老四一家人就這麼歇下了, 包子和援朝跟著老頭子和老太太睡一張炕, 娃還小,也不講究彆的。
廚房外間是一張大炕,睡得下七八個人,李梅梅幾個姐妹就擠一擠睡下了,天氣有些悶熱, 夜空黑沉, 連一顆星星也沒有, 似乎要下雨的樣子, 屋裡很悶熱, 這幾個翻來覆去的睡不著覺。

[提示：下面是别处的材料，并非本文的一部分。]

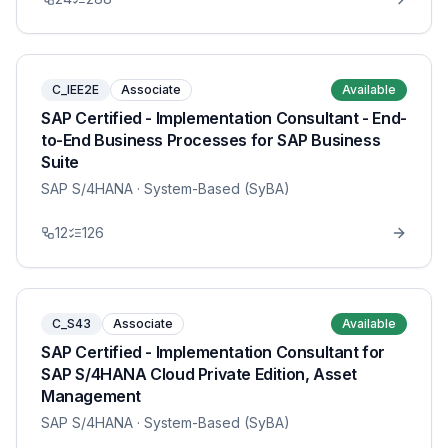
C_IEE2E
Associate
Available
SAP Certified - Implementation Consultant - End-
to-End Business Processes for SAP Business
Suite
SAP S/4HANA
· System-Based (SyBA)
12
126
C_S43
Associate
Available
SAP Certified - Implementation Consultant for
SAP S/4HANA Cloud Private Edition, Asset
Management
SAP S/4HANA
· System-Based (SyBA)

李紅英一家今天下午就趕回去了,他們夫妻兩,一個在供銷社, 一個在銀行, 都是要緊的崗位, 領導隻給批了一天假期。
至於李佐國他們, 就睡在幾年前加蓋的那件房裡, 裡頭也盤了張炕, 還支了張小床,李佐國帶著秦顏睡炕,抗美睡小床上, 夫妻倆臨睡前說話。
“……咱們執行任務那些年,就像是在刀尖上舔血,一邊要向組織彙報情況, 一邊要防著敵人發現身份,為了這個,我都不是李佐國了,李佐國的父母也和我沒有關係……我不後悔去執行任務,就是真對不起我爹娘,讓他們傷心了十幾年,經曆喪子之痛,是我沒儘到兒子的本分,我想把咱爹咱娘接到Beijing去住,以後給他們養老,你覺得怎麼樣?”
接到Beijing?
秦顏沉默,她能給老兩口買衣服鞋子,給他們糧和票,尊敬孝敬他們,但是能接受得了和他們一起生活嗎?現實不是,需要考慮的問題很多,城裡和鄉下的生活習慣有差距,老兩口願意改掉他們幾十年的生活習慣嗎?
不一定。
李佐國頭枕在腦後,自顧自的繼續道,“……也不知道是誰給我爹娘寄錢,他真是我的大恩人……”給了老兩口兒子或許還活著的希望,也改善了他們的生活。
“你覺得是誰?”秦顏笑問。
“誰知道呢,睡吧!”李佐國心裡其實已經有了猜測,那些包裹上的地址,他是有些熟悉的,他老丈人家親戚多,天南海北的都有,碰巧上麵有兩個地址,他曾經在老丈人家見過,老爺子是上頭那位首長的禦用醫生,這次運動中也沒衝擊到秦家,他能走到今天,實仰仗老丈人出了不少力氣,這次要真是秦同誌幫忙,看來他下半輩子得給她當牛做馬嘍!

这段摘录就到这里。